For affected males, the clinical onset is between 5 and 20 years of age. The initial symptoms include difficulty running and frequently sprained ankles, progressing to involve the gastrocnemius and soleus muscles to the point where assistive devices are required for ambulation. Weakness, atrophy, and sensory loss also develop in the hands, particularly in thenar muscles. These clinical manifestations are the result of a chronic, length-dependent axonal loss, and are nearly indistinguishable from those seen in patients with CMT1A or CMT1B. However, muscle atrophy, particularly of intrinsic hand muscles, positive sensory phenomena, and sensory loss may be more prominent in CMT1X patients. Forearm median or ulnar motor velocities are typicall in the range of 30-40 m/s ( “intermediate”); sensory responses are typically absent except in young children.

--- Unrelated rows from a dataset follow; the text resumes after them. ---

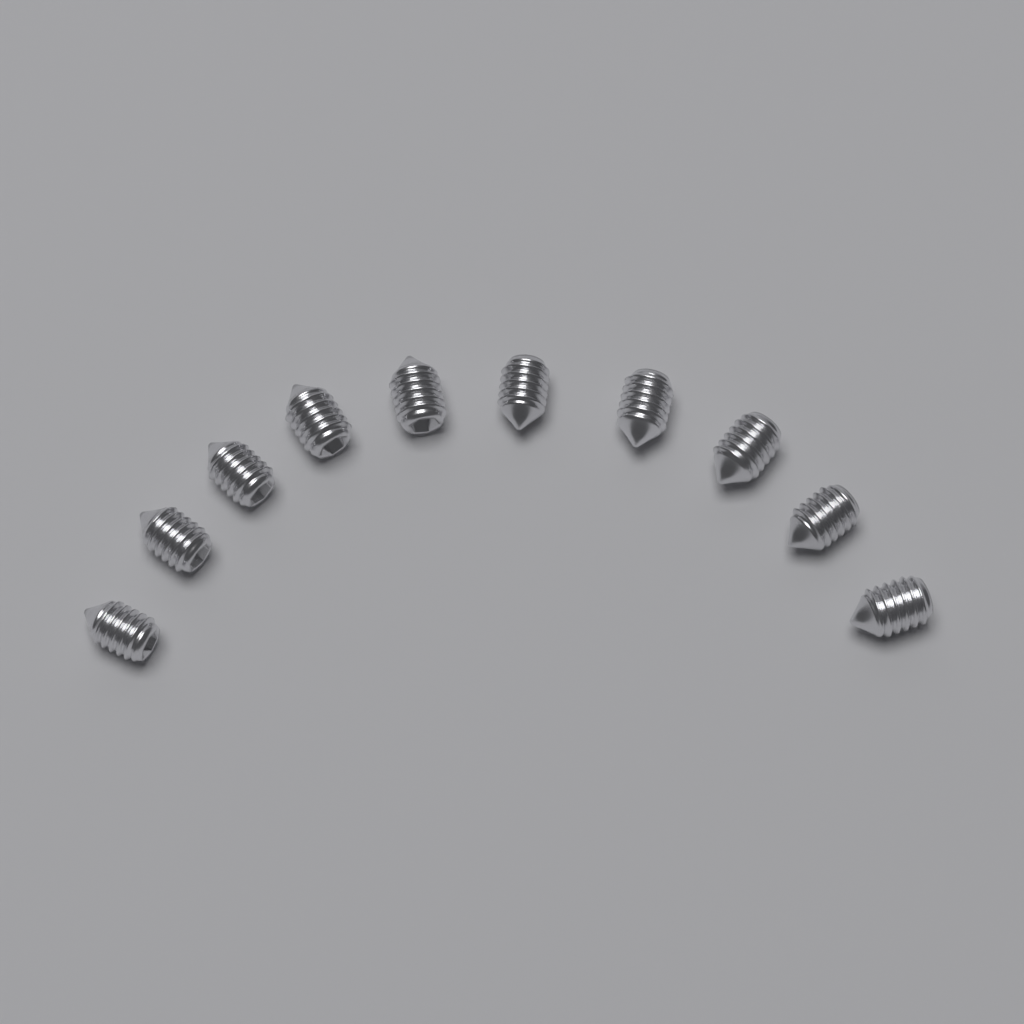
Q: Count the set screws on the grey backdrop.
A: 10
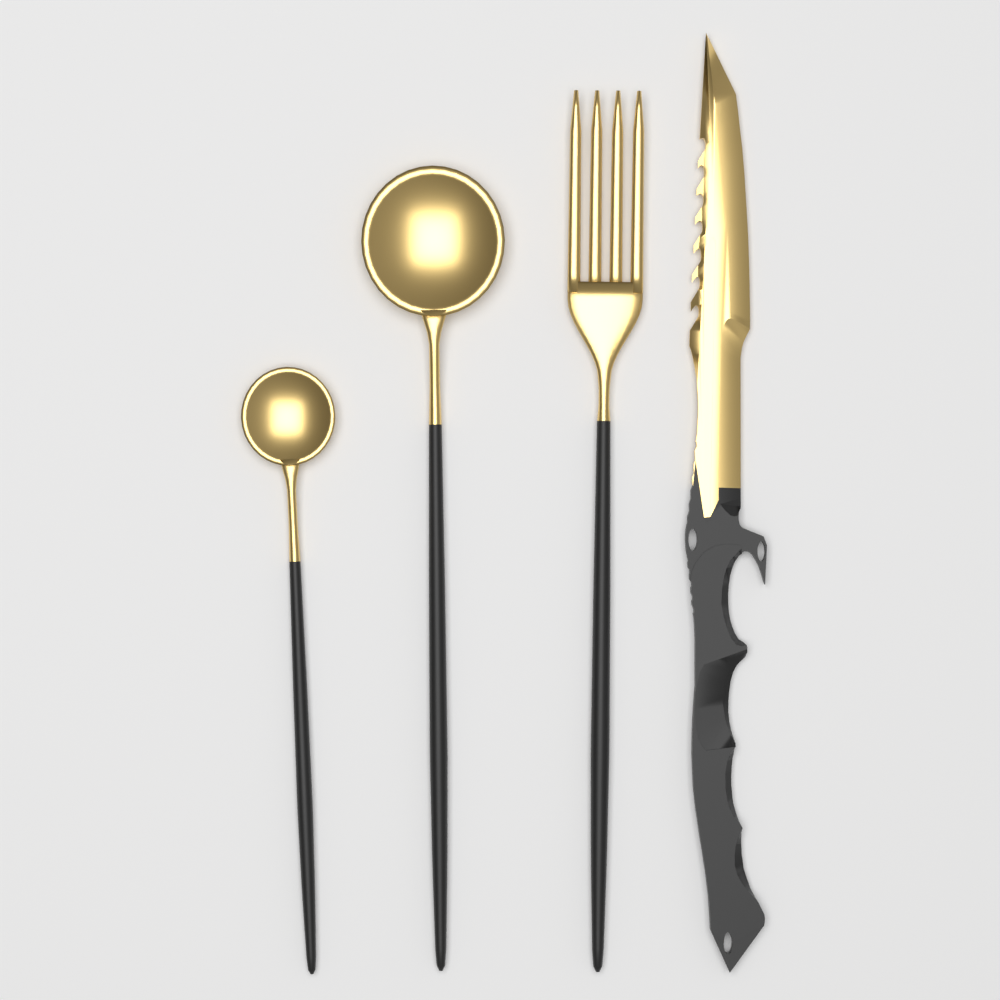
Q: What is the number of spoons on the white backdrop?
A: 2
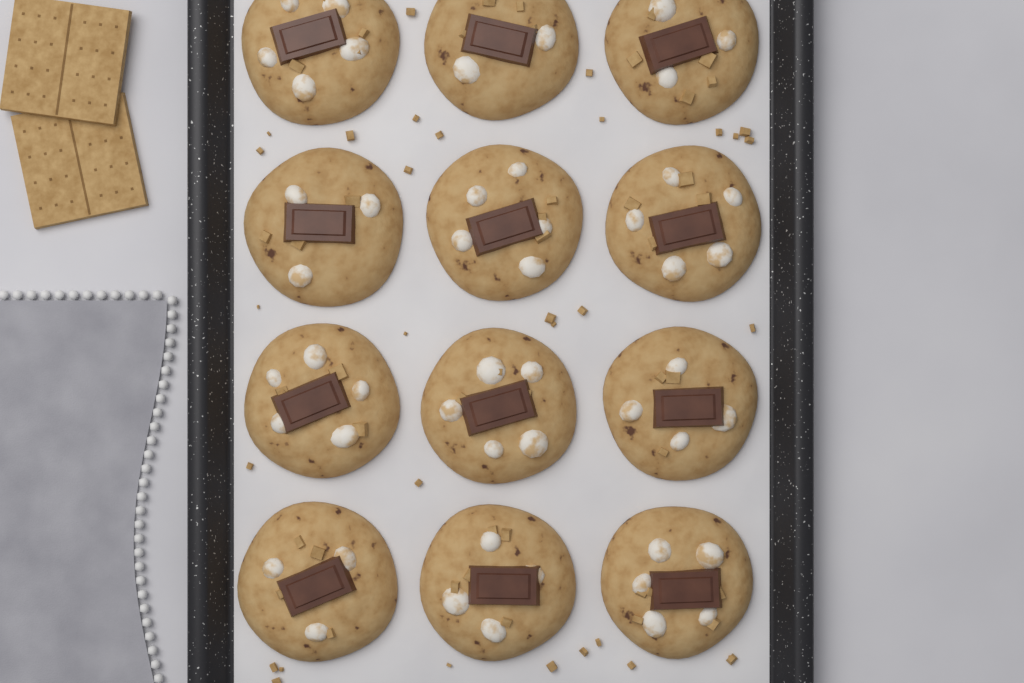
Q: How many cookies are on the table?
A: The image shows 12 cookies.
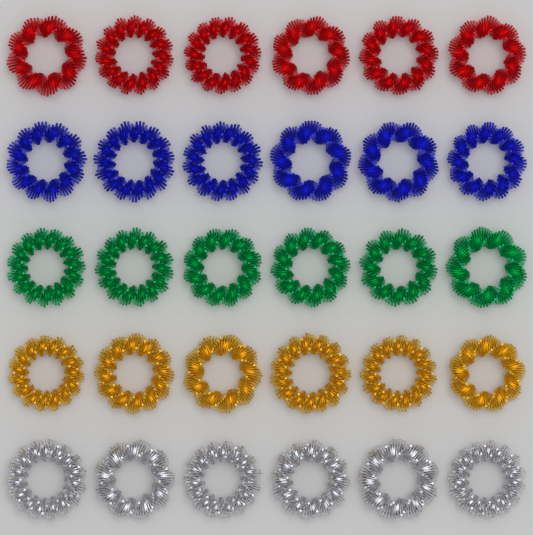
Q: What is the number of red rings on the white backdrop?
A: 6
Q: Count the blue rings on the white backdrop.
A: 6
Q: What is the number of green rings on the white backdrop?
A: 6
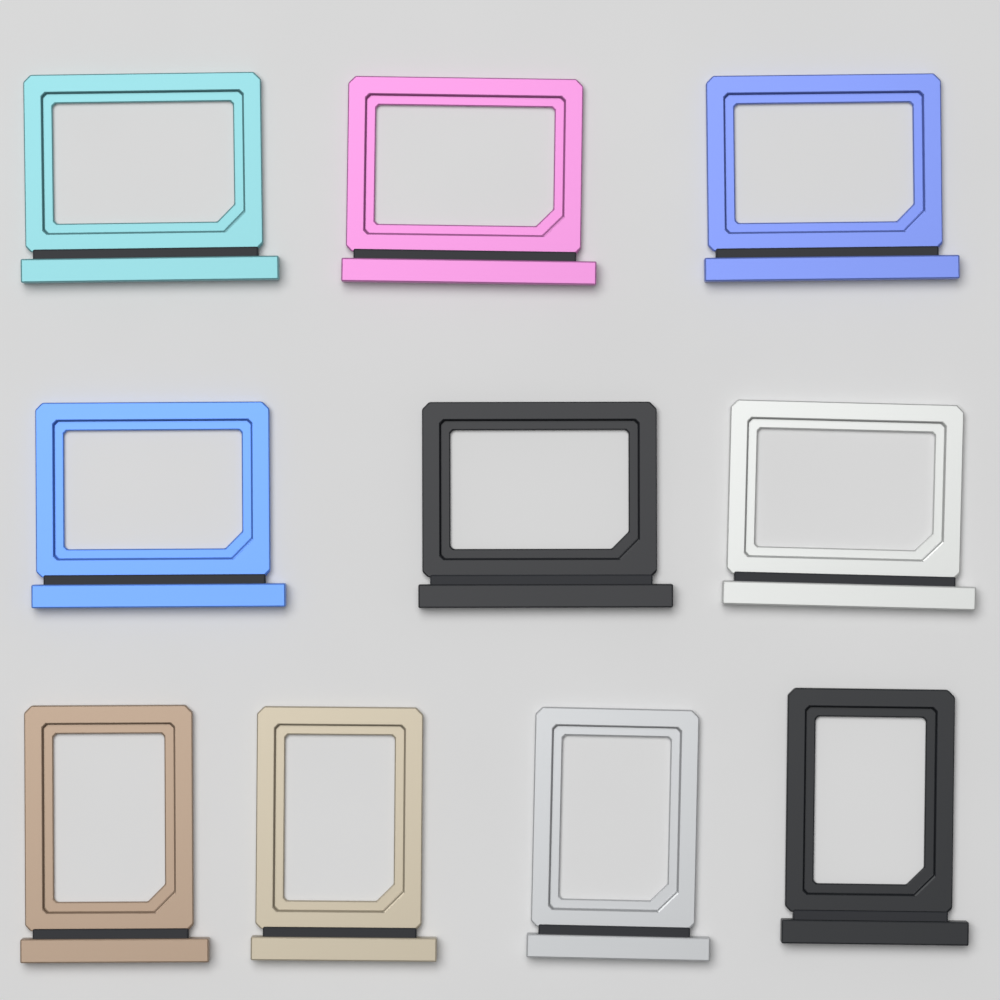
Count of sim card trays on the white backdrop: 10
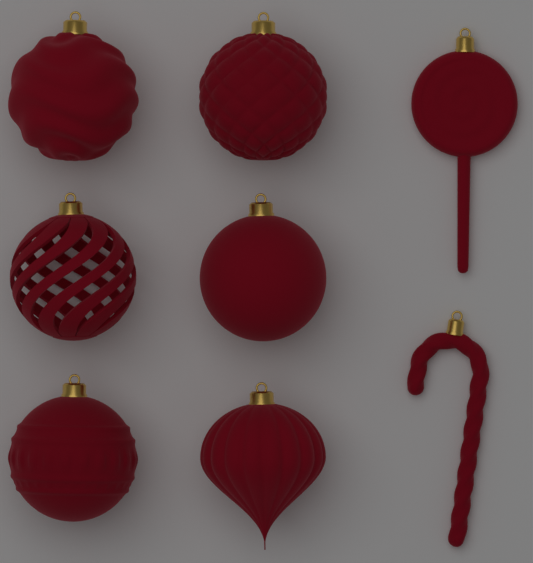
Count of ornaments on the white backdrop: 8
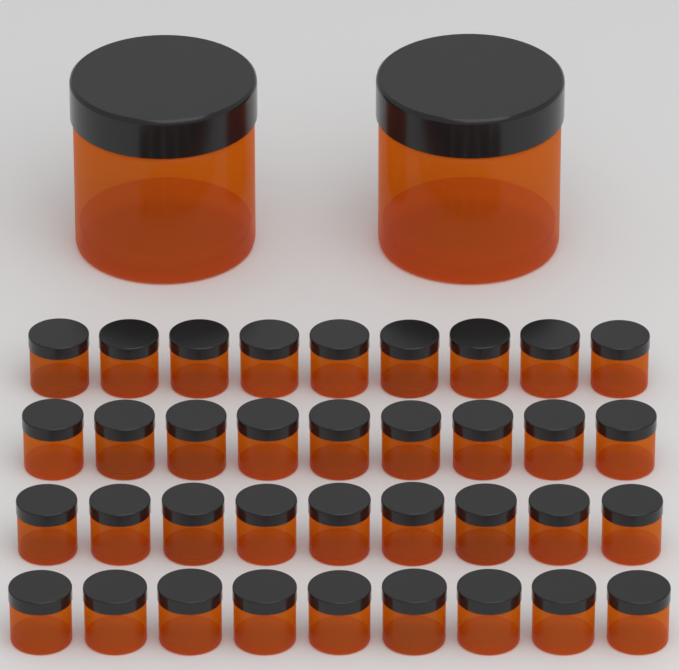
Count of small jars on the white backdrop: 36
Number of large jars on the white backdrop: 2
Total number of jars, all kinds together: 38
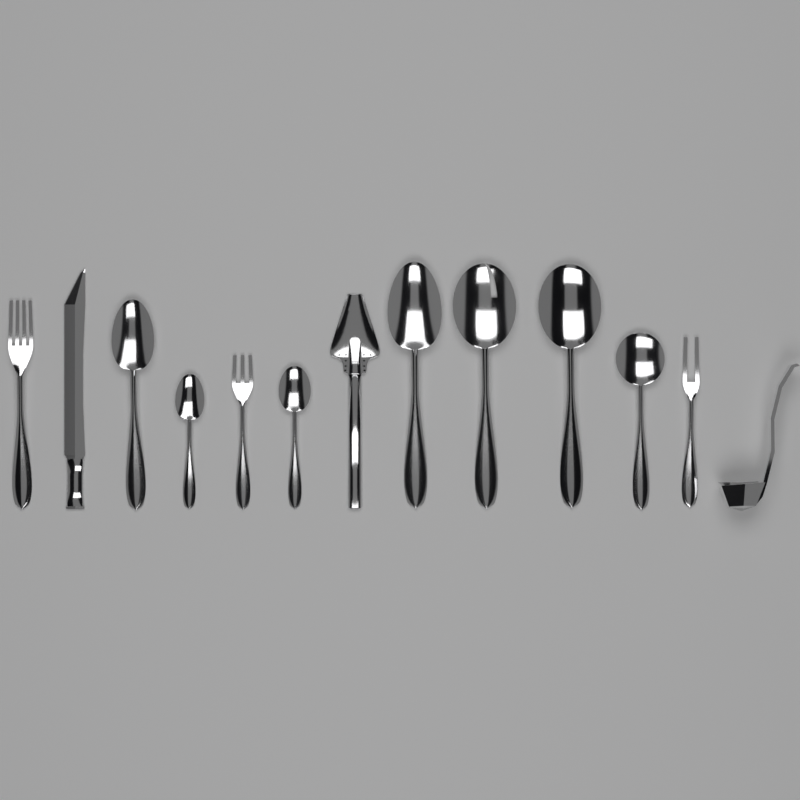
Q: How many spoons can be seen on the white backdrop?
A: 7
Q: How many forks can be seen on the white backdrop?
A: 3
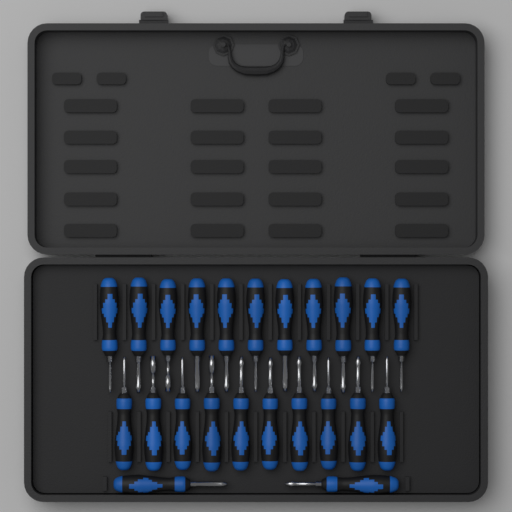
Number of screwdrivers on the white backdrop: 23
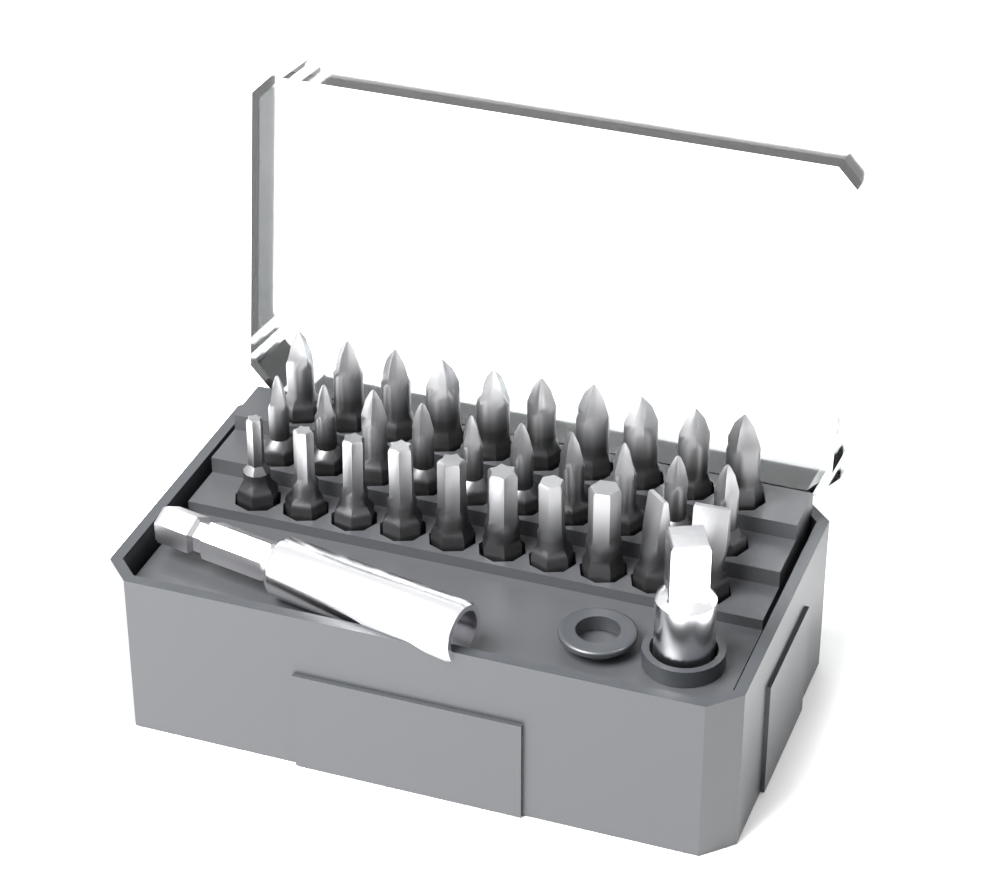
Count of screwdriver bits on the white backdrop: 30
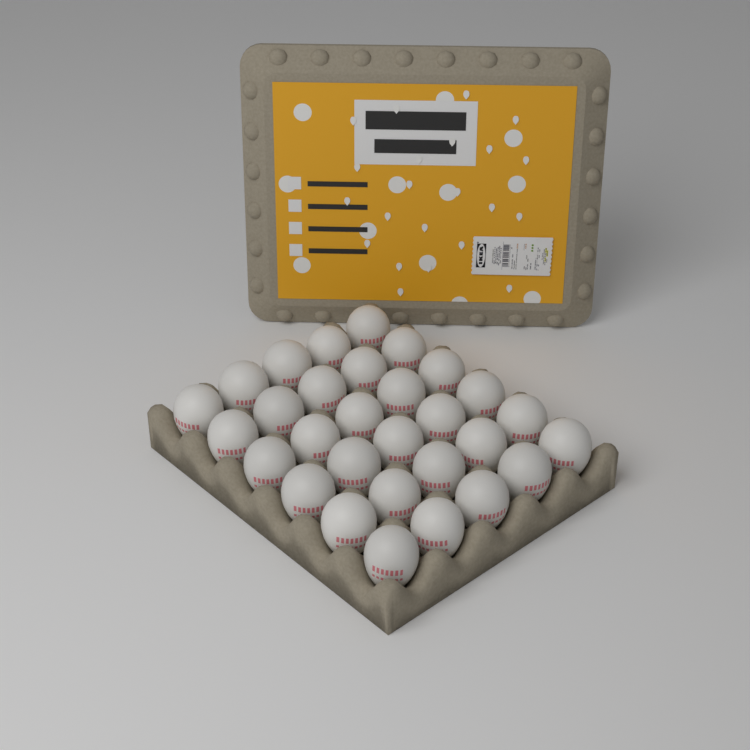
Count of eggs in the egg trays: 30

Affected women usually have a later onset than men, after the end of second decade, and a milder version of the same phenotype at every age, because only a fraction of their myelinating Schwann cells express the mutant GJB1 allele owing to the randomness of X-inactivation. Women may even be asymptomatic, and a few kindreds have been reported to have “recessive” CMT1X. Even in these kindreds, however, at least some obligate carriers have electrophysiological evidence of peripheral neuropathy.
Many GJB1 mutations appear to be associated with electrophysiological, clinical, and/or MRI findings of CNS involvement. Subclinical involvement is common: many patients have delayed brainstem auditory evoked responses (BAER), and central visual and motor pathways may also be affected. Because these electrophysiological findings have not been found in patients with a deleted GJB1 gene, they may represent a gain of function. Clinical manifestations (spasticity, extensor plantar responses, and hyperactive reflexes) have been reported in patients with the some mutations; the degree of these findings may be masked by the peripheral neuropathy. More striking CNS findings have been reported in individual patients with duplication of amino acids 55-61 (cerebellar ataxia and dysarthria) or the Val63Ile mutation (mental retardation), but the relationship of these abnormalities to GJB1 mutations is unproven. Acute, transient encephalopathy associated with MRI changes suggesting CNS myelin dysfunction have been described; the acute deficits appear to have been triggered by travel to high altitudes, fever, or stenous physical activity (Taylor et al., 2003).